# [Problem details]
Could you please transcribe the data exactly, without the pictures?

# [Records for the exercise]
================
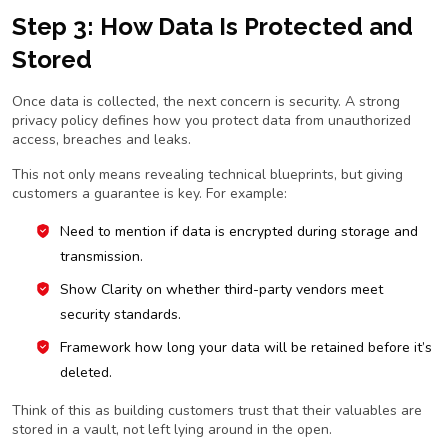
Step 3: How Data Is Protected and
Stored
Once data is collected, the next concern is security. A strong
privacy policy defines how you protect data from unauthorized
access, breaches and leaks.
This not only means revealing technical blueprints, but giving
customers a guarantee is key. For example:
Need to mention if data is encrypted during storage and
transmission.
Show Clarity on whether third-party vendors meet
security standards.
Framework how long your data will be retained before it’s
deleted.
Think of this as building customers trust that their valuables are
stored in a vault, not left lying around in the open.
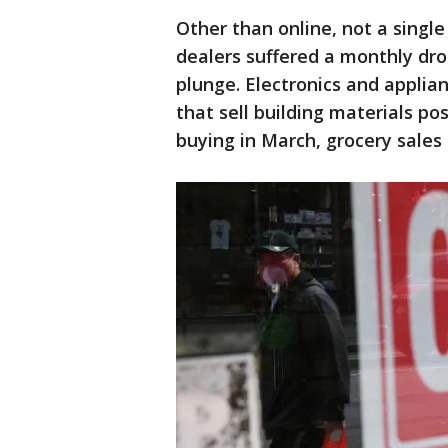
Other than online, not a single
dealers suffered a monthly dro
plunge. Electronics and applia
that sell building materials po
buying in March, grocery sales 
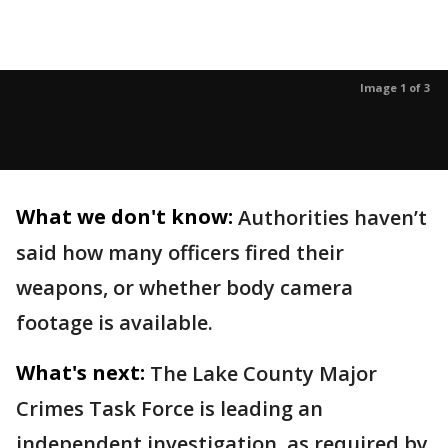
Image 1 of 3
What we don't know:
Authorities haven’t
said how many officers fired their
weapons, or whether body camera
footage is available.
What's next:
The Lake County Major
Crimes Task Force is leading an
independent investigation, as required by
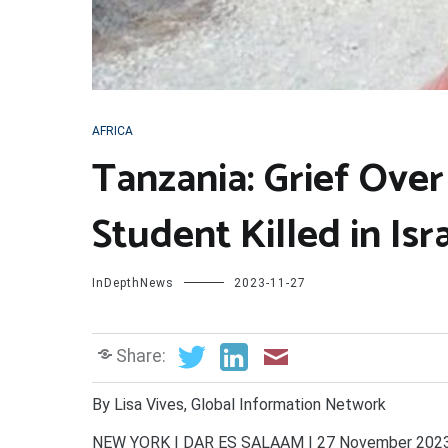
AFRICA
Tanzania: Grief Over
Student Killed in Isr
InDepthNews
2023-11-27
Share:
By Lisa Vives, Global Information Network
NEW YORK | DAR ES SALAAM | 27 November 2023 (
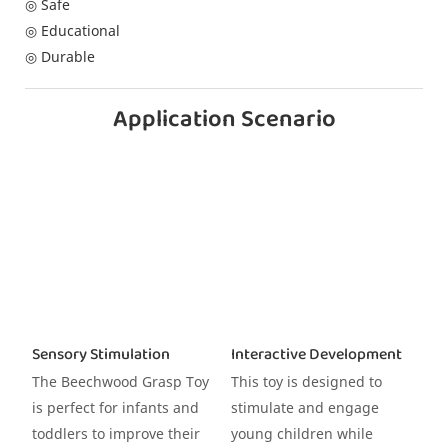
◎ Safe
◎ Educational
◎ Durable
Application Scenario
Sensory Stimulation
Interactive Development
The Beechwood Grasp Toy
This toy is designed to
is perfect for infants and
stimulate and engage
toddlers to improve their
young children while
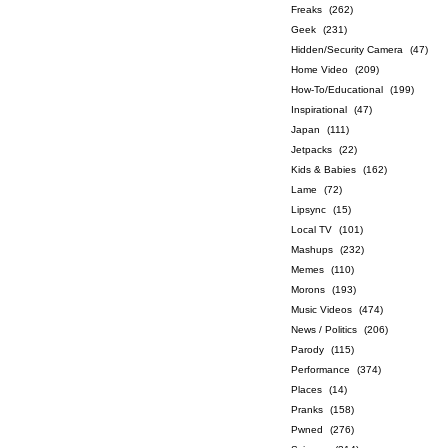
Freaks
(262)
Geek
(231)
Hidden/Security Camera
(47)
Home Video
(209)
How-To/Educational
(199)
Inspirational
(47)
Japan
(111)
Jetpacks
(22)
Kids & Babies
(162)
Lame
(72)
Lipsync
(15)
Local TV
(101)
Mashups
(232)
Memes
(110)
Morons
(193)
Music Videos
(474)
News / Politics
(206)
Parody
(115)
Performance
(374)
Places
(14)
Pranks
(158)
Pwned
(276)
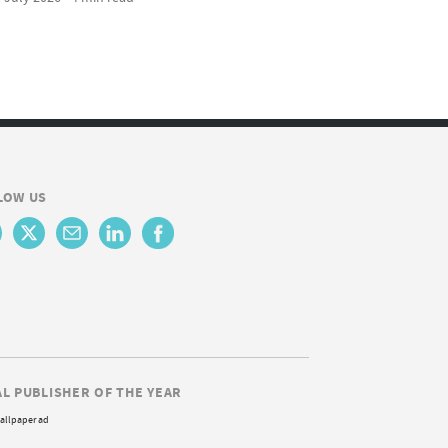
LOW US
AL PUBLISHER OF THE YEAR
================
# [Task response]
Step 3: How Data Is Protected and
Stored
Once data is collected, the next concern is security. A strong
privacy policy defines how you protect data from unauthorized
access, breaches and leaks.
This not only means revealing technical blueprints, but giving
customers a guarantee is key. For example:
Need to mention if data is encrypted during storage and
transmission.
Show Clarity on whether third-party vendors meet
security standards.
Framework how long your data will be retained before it’s
deleted.
Think of this as building customers trust that their valuables are
stored in a vault, not left lying around in the open.
Other than online, not a single
dealers suffered a monthly dro
plunge. Electronics and applia
that sell building materials po
buying in March, grocery sales 
Image 1 of 3
What we don't know:
Authorities haven’t
said how many officers fired their
weapons, or whether body camera
footage is available.
What's next:
The Lake County Major
Crimes Task Force is leading an
independent investigation, as required by
AFRICA
Tanzania: Grief Over
Student Killed in Isr
InDepthNews
2023-11-27
Share:
By Lisa Vives, Global Information Network
NEW YORK | DAR ES SALAAM | 27 November 2023 (
◎ Safe
◎ Educational
◎ Durable
Application Scenario
Sensory Stimulation
Interactive Development
The Beechwood Grasp Toy
This toy is designed to
is perfect for infants and
stimulate and engage
toddlers to improve their
young children while
Freaks
(262)
Geek
(231)
Hidden/Security Camera
(47)
Home Video
(209)
How-To/Educational
(199)
Inspirational
(47)
Japan
(111)
Jetpacks
(22)
Kids & Babies
(162)
Lame
(72)
Lipsync
(15)
Local TV
(101)
Mashups
(232)
Memes
(110)
Morons
(193)
Music Videos
(474)
News / Politics
(206)
Parody
(115)
Performance
(374)
Places
(14)
Pranks
(158)
Pwned
(276)
LOW US
AL PUBLISHER OF THE YEAR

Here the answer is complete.